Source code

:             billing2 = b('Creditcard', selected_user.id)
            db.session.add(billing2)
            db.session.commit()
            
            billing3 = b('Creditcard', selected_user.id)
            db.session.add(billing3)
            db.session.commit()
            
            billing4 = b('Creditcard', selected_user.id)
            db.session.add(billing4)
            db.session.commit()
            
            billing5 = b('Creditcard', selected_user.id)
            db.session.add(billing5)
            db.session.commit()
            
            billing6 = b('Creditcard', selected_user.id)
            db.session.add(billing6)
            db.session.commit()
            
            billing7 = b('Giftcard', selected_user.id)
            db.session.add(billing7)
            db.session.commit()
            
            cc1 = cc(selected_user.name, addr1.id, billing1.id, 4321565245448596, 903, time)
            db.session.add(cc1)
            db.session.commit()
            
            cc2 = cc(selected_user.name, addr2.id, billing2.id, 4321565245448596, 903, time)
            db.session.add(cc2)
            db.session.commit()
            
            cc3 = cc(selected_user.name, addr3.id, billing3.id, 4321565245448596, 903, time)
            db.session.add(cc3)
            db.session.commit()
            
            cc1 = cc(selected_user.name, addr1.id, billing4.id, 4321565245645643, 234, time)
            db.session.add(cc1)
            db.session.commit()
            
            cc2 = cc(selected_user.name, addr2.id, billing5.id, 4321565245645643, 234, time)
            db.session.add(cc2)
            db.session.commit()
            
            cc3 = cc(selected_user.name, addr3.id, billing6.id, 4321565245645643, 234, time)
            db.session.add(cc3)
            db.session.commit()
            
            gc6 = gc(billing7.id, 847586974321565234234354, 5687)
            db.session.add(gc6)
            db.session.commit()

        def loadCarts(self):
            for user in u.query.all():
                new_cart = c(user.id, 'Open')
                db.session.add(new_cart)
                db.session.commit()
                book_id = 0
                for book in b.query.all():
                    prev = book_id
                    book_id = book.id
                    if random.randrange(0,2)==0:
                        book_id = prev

----------

WORK INSTRUCTIONS: Report each line of the entries where the word "query" occurs.

ANSWER SECTION:
            for user in u.query.all():
                for book in b.query.all():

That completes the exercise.